One of the most eyecatching elements of the project is an existing column, on the ground level, clad with a tessellation of silver leaves. The mirror finish stainless steel panels reflect the activity of the street while also visually doubling the height of a relatively low existing space (less than 9 feet). A curved surface between the column and the soffit is realized with singly folded diamond shaped panels, producing a triangulated effect. The pattern expands beyond the intensity of the column, into larger flat shaped panels. This geometry wraps up the facade, producing a primary grid which further warps in response to sightlines of the building from the surrounding urban context.
The architects incorporated new high-performance double-glazed units and provided insulation at the exterior walls to combat significant thermal and condensation issues in the existing building. MaCheon grey granite panels regionally sourced provide a strong gray coloration to the facade.
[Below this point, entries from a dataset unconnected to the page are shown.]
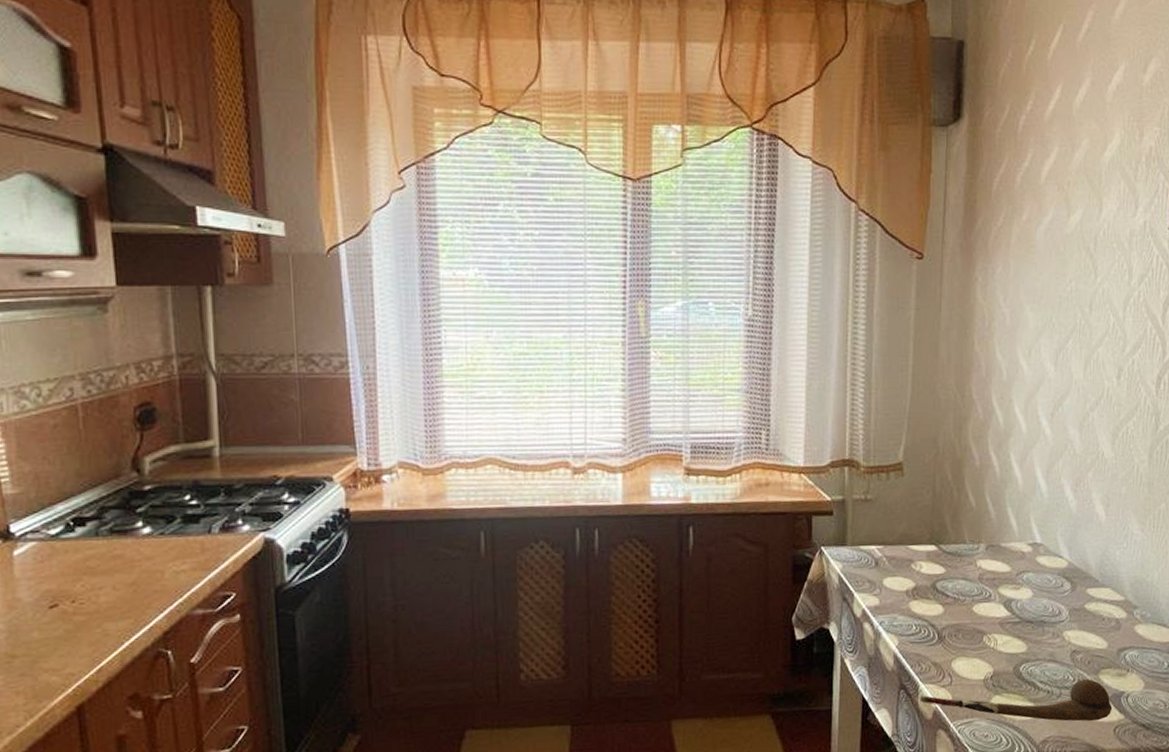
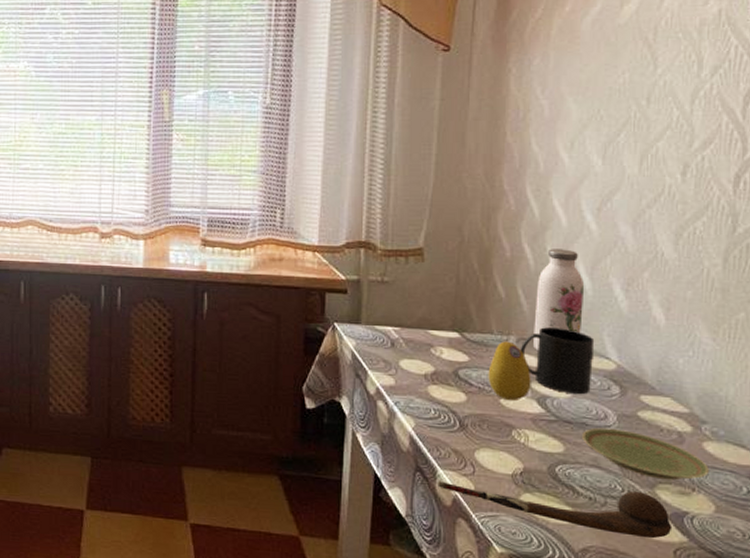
fruit: none [962,549,999,607] -> present [488,341,531,400]
mug: none [989,531,1050,595] -> present [520,327,595,395]
water bottle: none [1000,455,1041,556] -> present [533,249,584,350]
plate: none [1041,623,1139,665] -> present [582,427,709,480]

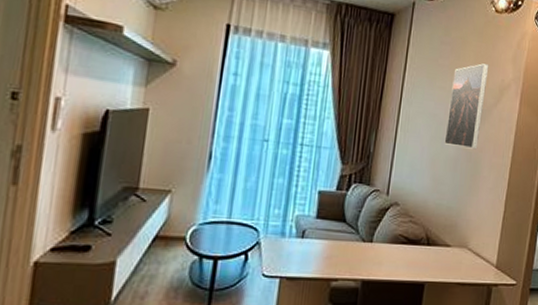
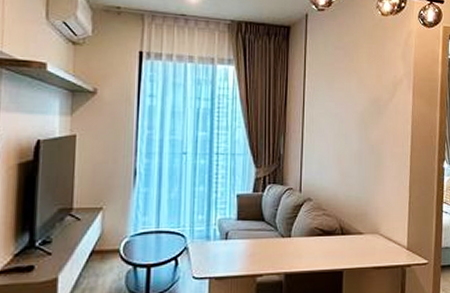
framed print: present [444,63,489,150] -> none [347,63,381,142]

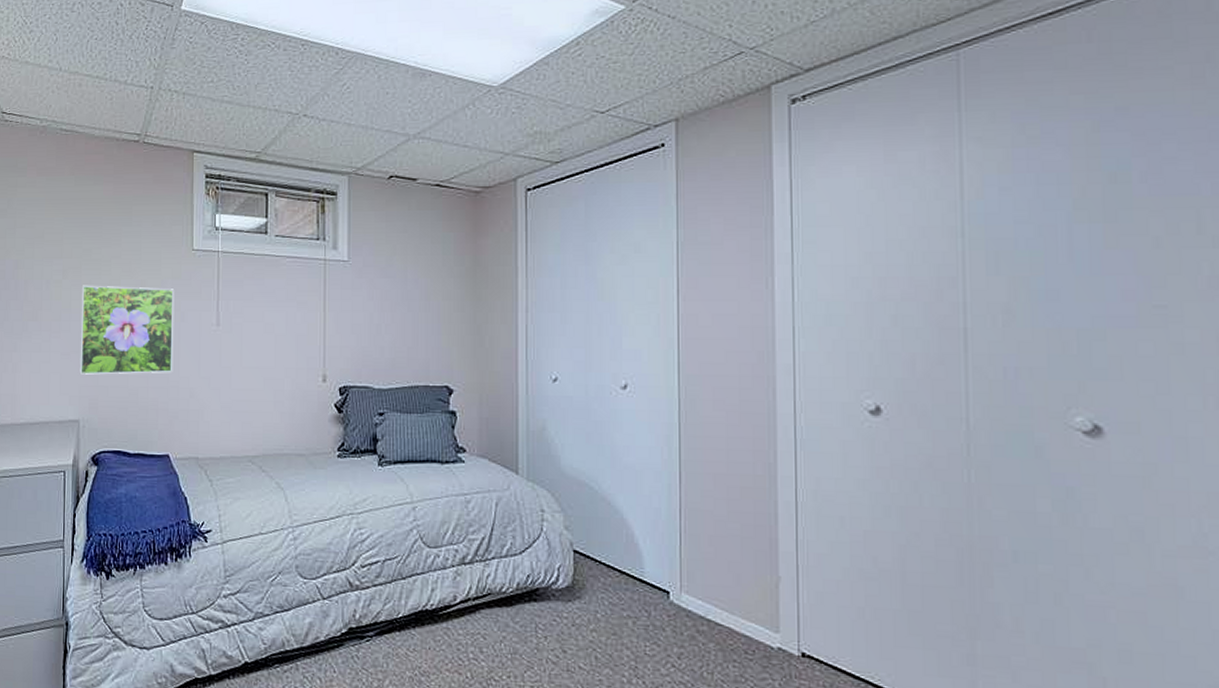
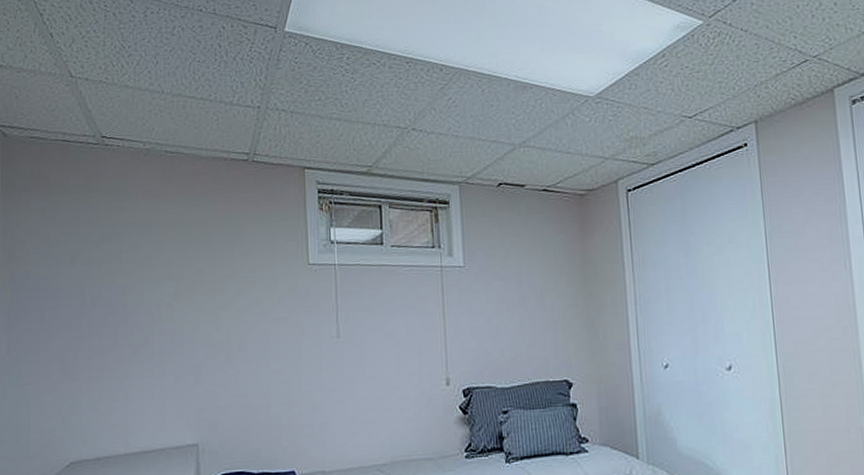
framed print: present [79,285,175,375] -> none [194,304,295,397]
DaeWha Kang, Principal of DaeWha Kang Design, says the panels are attached to the facade with a simple bracket and pin anchoring detail allowing for future removal for maintenance if necessary: “That means that even if the building facade needs to be maintained in thirty or forty years time, it will be possible to remove each of the panels from the brackets without damaging them.”
Digital analysis tools were employed during the design process to correct existing glare and daylighting issues in the existing space. Solar radiation analysis helped to determine the optimum quantity and location of windows in the office floors, while various window opening directions were tested in a fluid dynamics simulation. The team ended up with a series of casement windows that produce gill-like openings in the building envelope. These openings are paired with louvered blinds on the interior for further glare reduction without blocking air circulation.
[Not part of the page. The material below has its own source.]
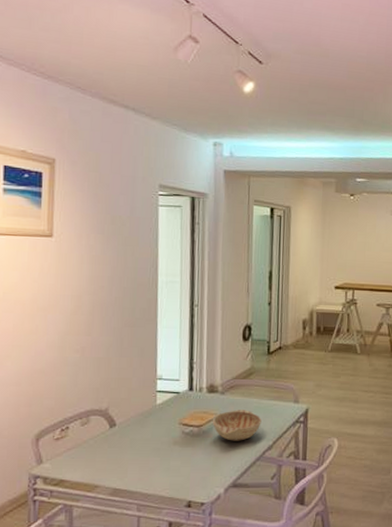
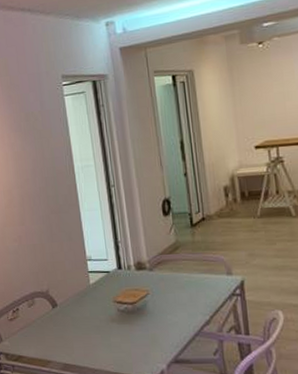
decorative bowl: present [212,410,262,441] -> none [144,285,195,317]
One of the significant findings from the analysis was that the lower floors required larger openings than the upper floors. Establishing an optimum window opening size allowed the panelization of the facade to geometrically integrate with the openings, creating what Kang calls “a completely organic integration of aesthetics and building performance.” The patterning of the facade was further influenced by standard block lengths from the quarry where the stone was sourced, constructability factors such as the maximum weight for a one-person installation, and the reduction in quantity of more costly curved panel geometry. These constraints produced secondary panelization geometry. A hierarchy between the two grids was visually reinforced by a chamfered corner cut all at primary grid lines, producing a shadow gap along the panel edge.
Kang says this architectural process has produced a project that “has content and character, not just branding and image,” and is aligned with broader community ideals: “Projects like this are crucial in Seoul. We must move beyond the city as an accumulation of isolated buildings that do nothing for their surrounding neighborhood, and instead support clients who have a vision to do something more with their ambitions.”